In order to count the visits we add a buffer visited
, init it in the beginning, store visited nodes, and print it in the end.
import scala.collection.mutable.ListBuffer
// buffer to store visited nodes
var visited: ListBuffer[Node] = ListBuffer[Node]()
val rule: RewriteRule = new RewriteRule() {
override def transform(n: Node): Seq[Node] = {
visited append (n) // count this visit
n match {
case e: Elem => e.copy(label = "b")
case other => other
}
}
}
def trans(node: Node): Node = {
visited = ListBuffer[Node]() // init the buffer
val r = new RuleTransformer(rule).apply(node)
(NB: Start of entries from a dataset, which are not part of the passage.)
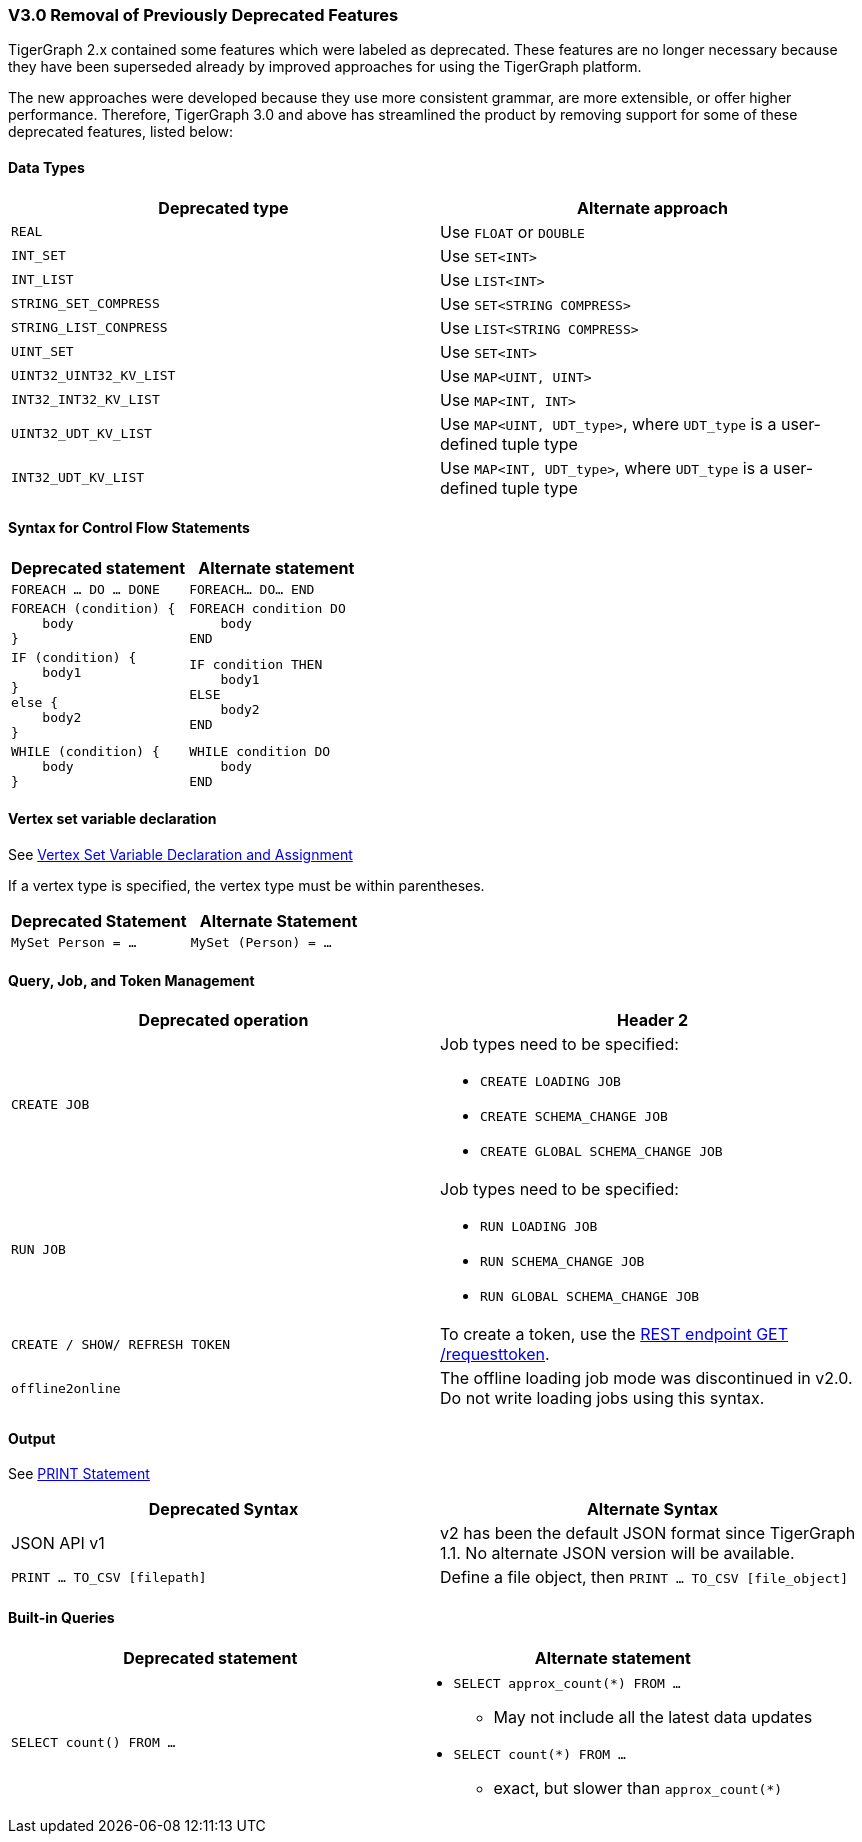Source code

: === V3.0 Removal of Previously Deprecated Features

TigerGraph 2.x contained some features which were labeled as deprecated.
These features are no longer necessary because they have been superseded already by improved approaches for using the TigerGraph platform.

The new approaches were developed because they use more consistent grammar, are more extensible,  or offer higher performance.
Therefore, TigerGraph 3.0 and above has streamlined the product by removing support for some of these deprecated features, listed below:

==== Data Types

|===
| Deprecated type | Alternate approach

| `REAL`
| Use `FLOAT` or `DOUBLE`

| `INT_SET`
| Use `SET<INT>`

| `INT_LIST`
| Use `LIST<INT>`

| `STRING_SET_COMPRESS`
| Use `SET<STRING COMPRESS>`

| `STRING_LIST_CONPRESS`
| Use `LIST<STRING COMPRESS>`

| `UINT_SET`
| Use `SET<INT>`

| `UINT32_UINT32_KV_LIST`
| Use `MAP<UINT, UINT>`

| `INT32_INT32_KV_LIST`
| Use `MAP<INT, INT>`

| `UINT32_UDT_KV_LIST`
| Use `MAP<UINT, UDT_type>`, where `UDT_type` is a user-defined tuple type

| `INT32_UDT_KV_LIST`
| Use `MAP<INT, UDT_type>`, where `UDT_type` is a user-defined tuple type
|===

==== Syntax for Control Flow Statements



|===
|Deprecated statement |Alternate statement

|`FOREACH ... DO ... DONE`
|`FOREACH... DO... END`

a|
----
FOREACH (condition) {
    body
}
----
a|
----
FOREACH condition DO
    body
END
----

a|
----
IF (condition) {
    body1
}
else {
    body2
}
----
a|
----
IF condition THEN
    body1
ELSE
    body2
END
----
a|
----
WHILE (condition) {
    body
}
----
a|
----
WHILE condition DO
    body
END
----
|===



==== Vertex set variable declaration

See xref:3.6@gsql-ref:querying:declaration-and-assignment-statements.adoc#_vertex_set_variables[Vertex Set Variable Declaration and Assignment]

If a vertex type is specified, the vertex type must be within parentheses.

|===
| Deprecated Statement | Alternate Statement

| `MySet Person = ...`
| `MySet (Person) = ...`
|===


==== Query, Job, and Token Management



|===
|Deprecated operation |Header 2

|`CREATE JOB`
a|Job types need to be specified:

* `CREATE LOADING JOB`
* `CREATE SCHEMA_CHANGE JOB`
* `CREATE GLOBAL SCHEMA_CHANGE JOB`

|`RUN JOB`
a|Job types need to be specified:

* `RUN LOADING JOB`
* `RUN SCHEMA_CHANGE JOB`
* `RUN GLOBAL SCHEMA_CHANGE JOB`

|`CREATE / SHOW/ REFRESH TOKEN`
|To create a token, use the xref:3.6@tigergraph-server:API:built-in-endpoints.adoc#_request_a_token[REST endpoint GET /requesttoken].

|`offline2online`
|The offline loading job mode was discontinued in v2.0.
Do not write loading jobs using this syntax.
|===



==== Output

See xref:3.6@gsql-ref:querying:output-statements-and-file-objects.adoc#_print_statement_api_v2[PRINT Statement]

|===
| Deprecated Syntax | Alternate Syntax

| JSON API v1
| v2 has been the default JSON format since TigerGraph 1.1. No alternate JSON version will be available.

| `PRINT ... TO_CSV [filepath]`
| Define a file object, then `PRINT ... TO_CSV [file_object]`
|===


==== Built-in Queries

[Run Built-in Queries in 'GSQL 101']


|===
|Deprecated statement |Alternate statement

|`SELECT count() FROM ...`
a|
* `SELECT approx_count(*) FROM ...`
** May not include all the latest data updates
* `SELECT count(*) FROM ...`
** exact, but slower than `approx_count(*)`
|===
// print visited nodes and numbers of visits
println(visited.groupBy(identity).mapValues(_.size).toSeq.sortBy(_._2))
r
}
Now let's run it in REPL and see the visited
scala> val a3 = <a3><a2><a1/></a2></a3>
a3: scala.xml.Elem = <a3><a2><a1/></a2></a3>
scala> trans(a3)
ArrayBuffer((<a3><b><b/></b></a3>,2), (<a2><b/></a2>,4), (<a1/>,8))
res1: scala.xml.Node = <b><b><b/></b></b>
So a1
is visited eight times.
If we transform <a4><a3><a2><a1/></a2></a3></a4>
then a1
will be visited 16 times, for <a5><a4><a3><a2><a1/></a2></a3></a4></a5>
-- 32, etc. So the complexity looks exponential.
Does it make sense ? How would you prove it by analysis of the code ?